[Text]
Yosra Mojtahedi

Vitamorphose - Installation - 2019

présentée dans le cadre de l'exposition Panorama 21

Installation


Vitamorphose is a sculpture and sound installation that creates a physical relationship with the viewer. It brings together organic and mineral forms, creating an object that is both alive and inert, an abstraction of human and animal bodies, in a universe that is both poetic and ironic.

Its forms are also an allusion to Venus, goddess of love and seduction, female beauty and civilization. It brings together male fire with female water in order to create life.

Vitamorphose also talks about censorship by showing a few stones and rocks that turn into female and male sexual organs.

[List of tasks]
(a) Print the stretch of the Vitamorphose text from "Vitamorphose is a" through "poetic and ironic.".
(b) Answer these questions from the Vitamorphose text:
(i) What year is given for the installation?
(ii) Which goddess do its forms allude to?
(iii) What do the stones and rocks turn into?
These rows are separate material, unrelated to the Vitamorphose text.

(Multi-view scene photographs)
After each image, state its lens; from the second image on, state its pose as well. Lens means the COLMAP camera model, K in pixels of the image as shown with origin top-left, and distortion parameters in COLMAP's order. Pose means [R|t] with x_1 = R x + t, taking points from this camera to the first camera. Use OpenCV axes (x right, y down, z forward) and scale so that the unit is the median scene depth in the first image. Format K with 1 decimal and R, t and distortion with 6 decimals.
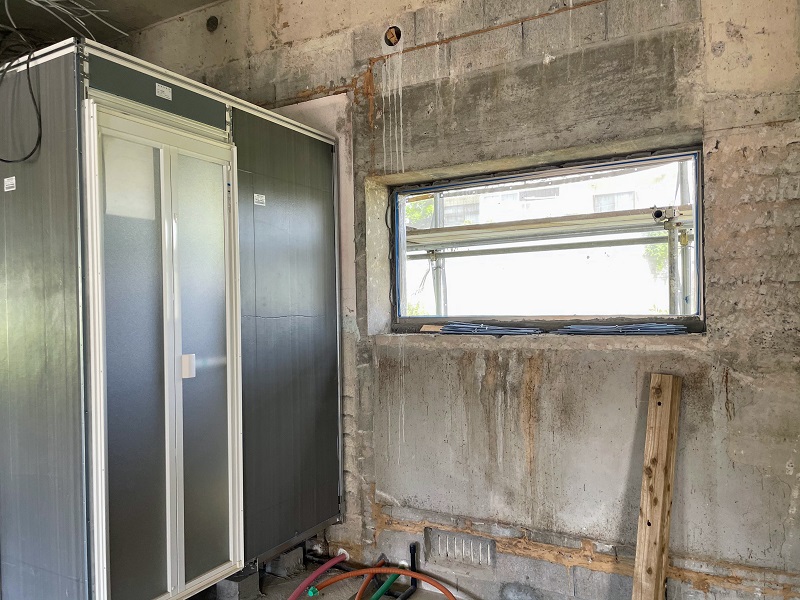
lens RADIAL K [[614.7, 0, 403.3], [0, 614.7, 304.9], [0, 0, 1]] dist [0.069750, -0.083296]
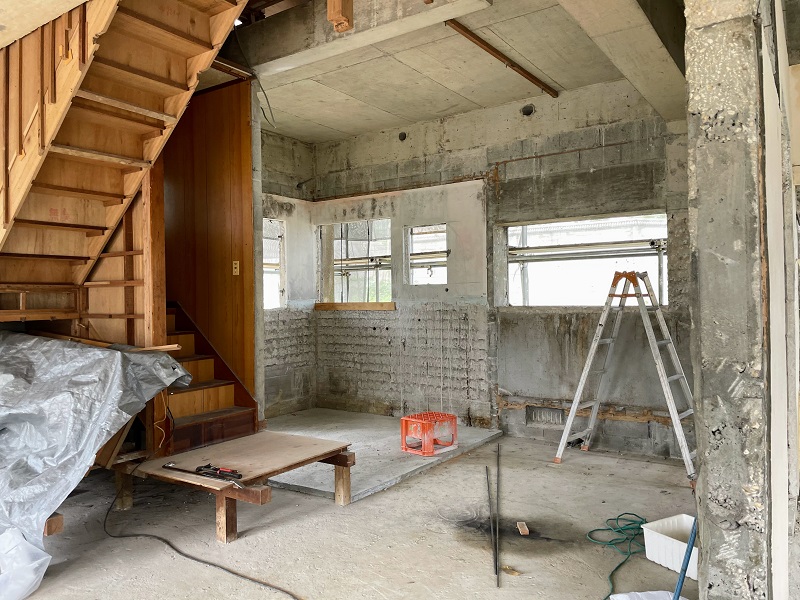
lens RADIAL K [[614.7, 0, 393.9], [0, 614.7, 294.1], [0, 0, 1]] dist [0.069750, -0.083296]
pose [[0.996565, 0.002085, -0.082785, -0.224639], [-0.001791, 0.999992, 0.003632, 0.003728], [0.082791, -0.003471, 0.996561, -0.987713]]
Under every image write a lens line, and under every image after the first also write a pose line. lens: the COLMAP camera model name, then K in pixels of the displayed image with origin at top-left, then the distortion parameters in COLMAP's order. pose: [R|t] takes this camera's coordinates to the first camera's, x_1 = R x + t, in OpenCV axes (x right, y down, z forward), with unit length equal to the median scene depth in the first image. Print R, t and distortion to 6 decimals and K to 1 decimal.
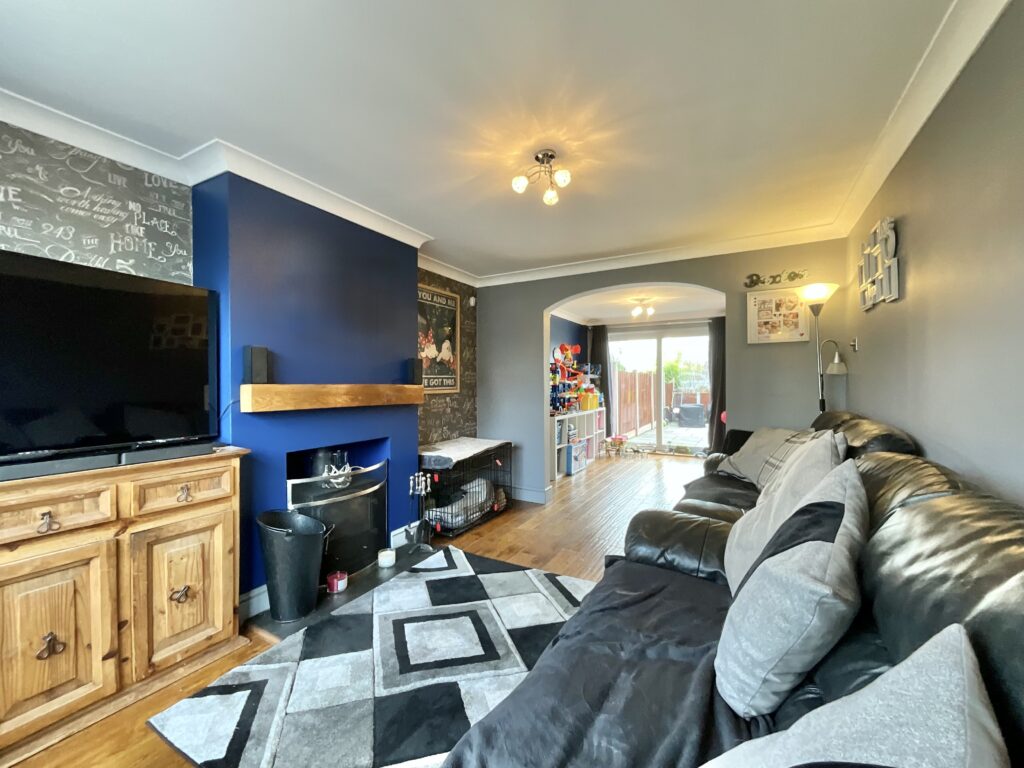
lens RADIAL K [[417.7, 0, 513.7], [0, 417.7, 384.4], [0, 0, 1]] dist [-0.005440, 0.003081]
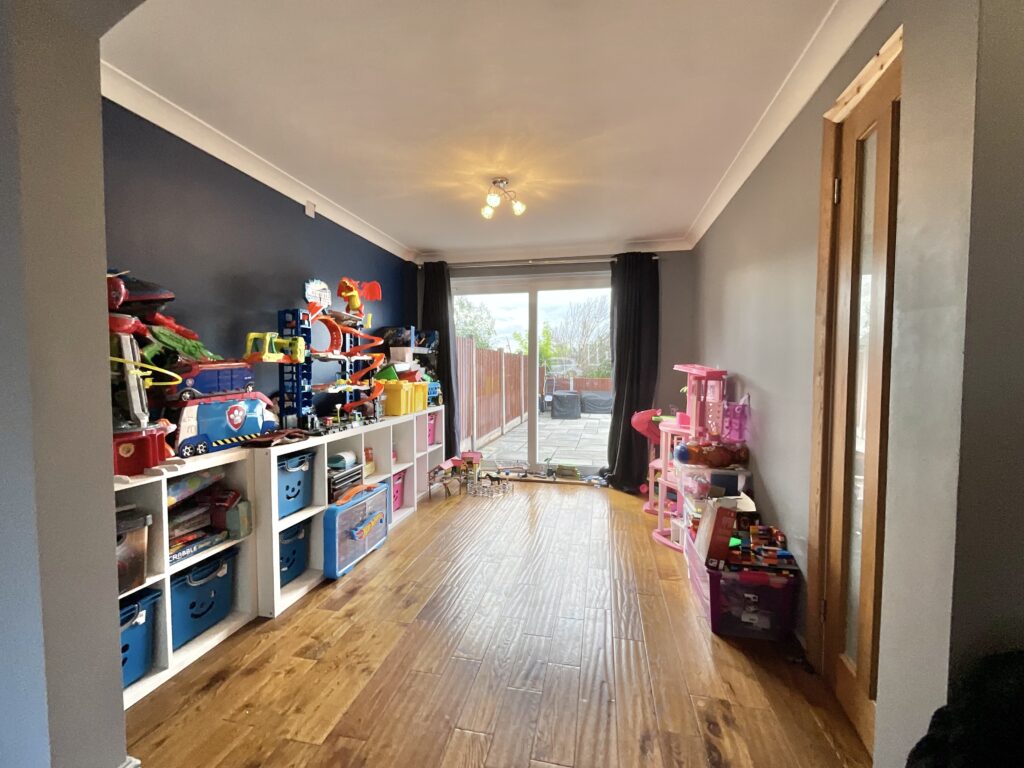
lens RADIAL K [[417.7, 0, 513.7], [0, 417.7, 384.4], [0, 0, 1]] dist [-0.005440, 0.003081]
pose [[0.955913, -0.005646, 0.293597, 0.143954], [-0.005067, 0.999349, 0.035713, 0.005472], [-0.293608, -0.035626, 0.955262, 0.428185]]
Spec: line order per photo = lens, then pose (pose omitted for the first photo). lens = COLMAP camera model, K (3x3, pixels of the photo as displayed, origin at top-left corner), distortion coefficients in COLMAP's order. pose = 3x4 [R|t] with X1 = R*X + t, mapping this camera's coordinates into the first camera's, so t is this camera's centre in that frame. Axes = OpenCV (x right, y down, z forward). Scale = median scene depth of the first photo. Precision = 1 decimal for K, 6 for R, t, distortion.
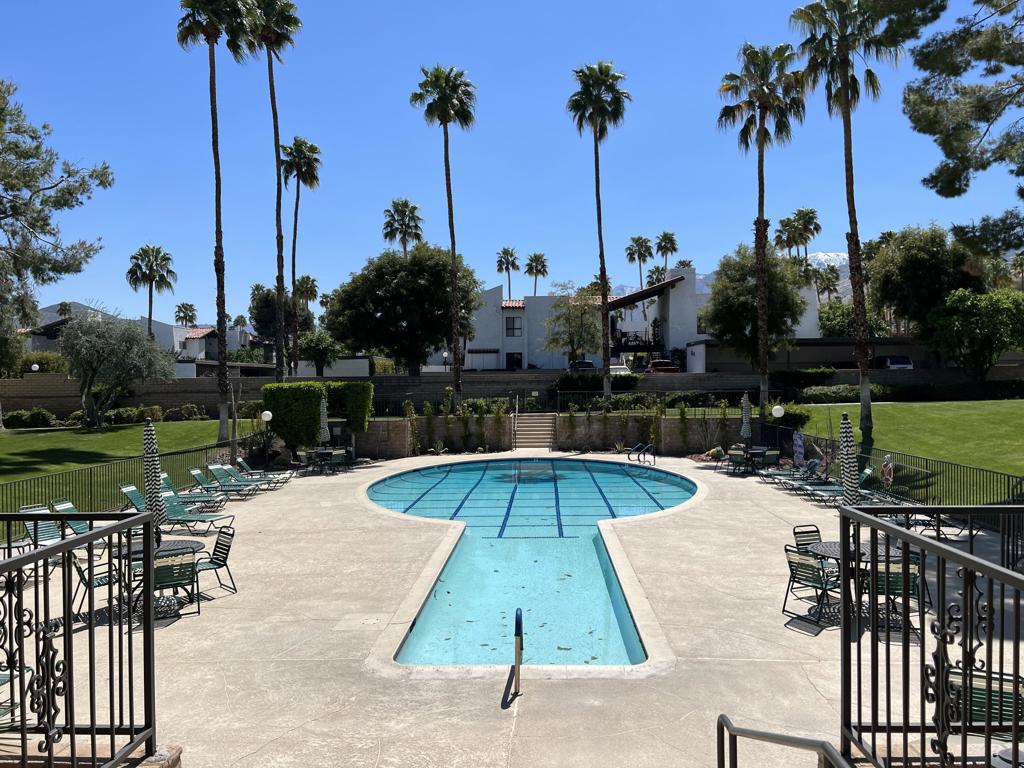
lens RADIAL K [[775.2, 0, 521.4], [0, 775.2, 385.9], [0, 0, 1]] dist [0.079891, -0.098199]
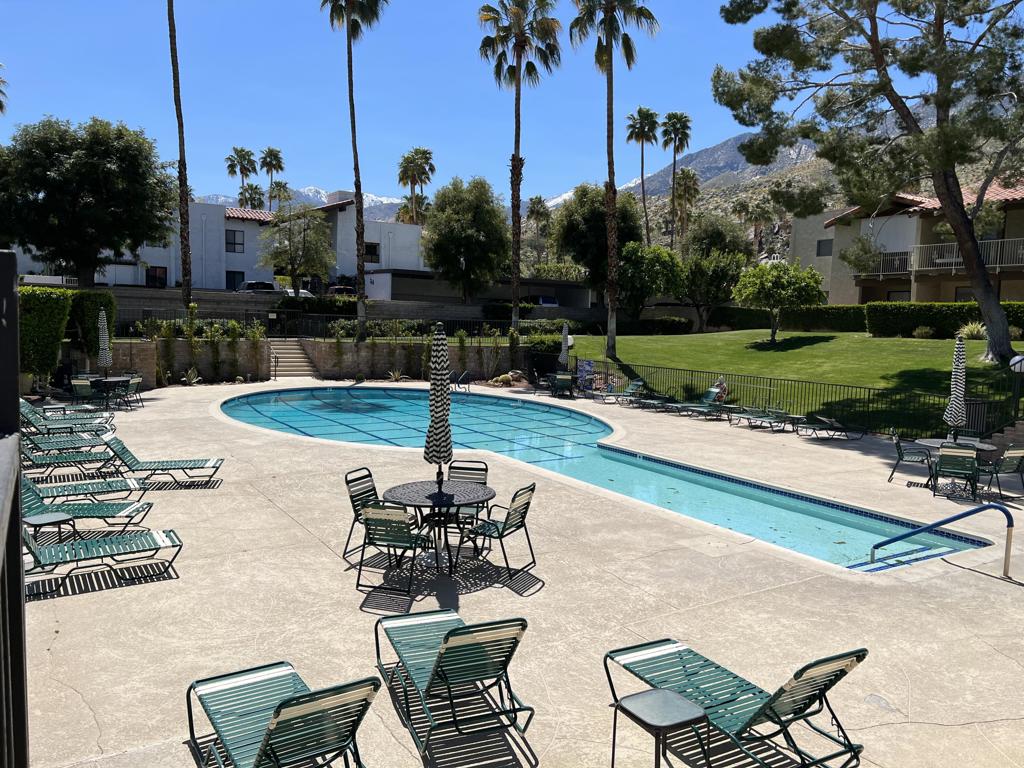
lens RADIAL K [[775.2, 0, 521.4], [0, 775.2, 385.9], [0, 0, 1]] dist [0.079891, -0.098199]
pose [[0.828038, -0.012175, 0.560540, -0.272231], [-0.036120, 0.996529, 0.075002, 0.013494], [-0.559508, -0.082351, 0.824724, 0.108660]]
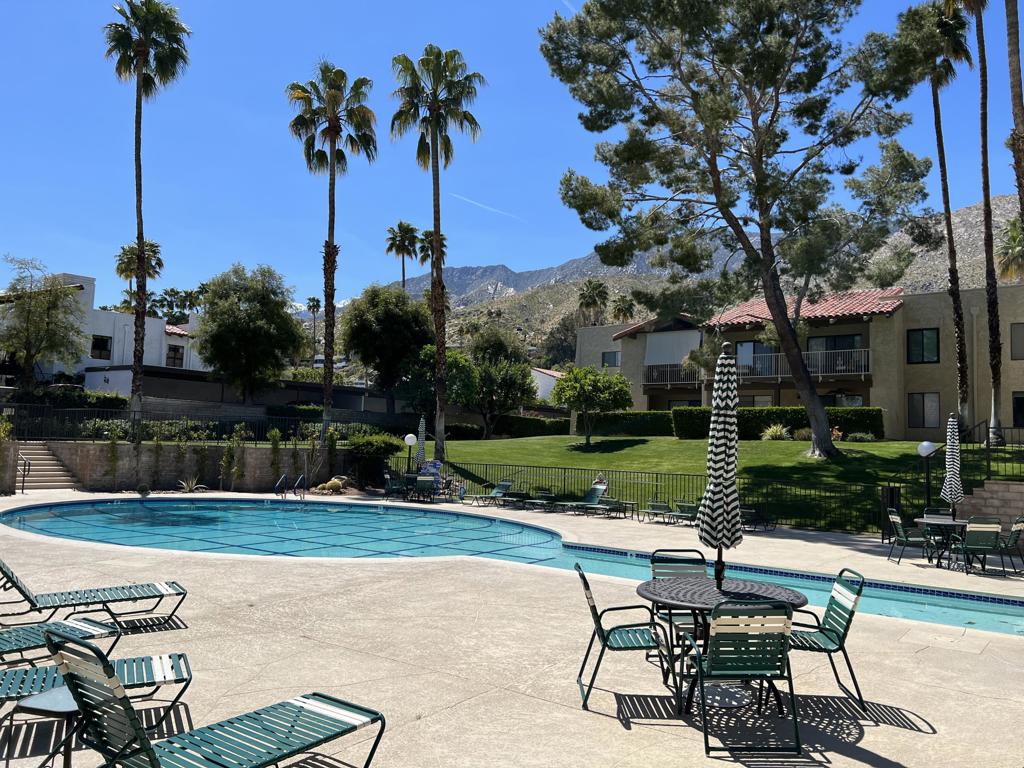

[Responses]
(a)
Vitamorphose is a sculpture and sound installation that creates a physical relationship with the viewer. It brings together organic and mineral forms, creating an object that is both alive and inert, an abstraction of human and animal bodies, in a universe that is both poetic and ironic.

(b)
(i) 2019
(ii) Venus
(iii) Female and male sexual organs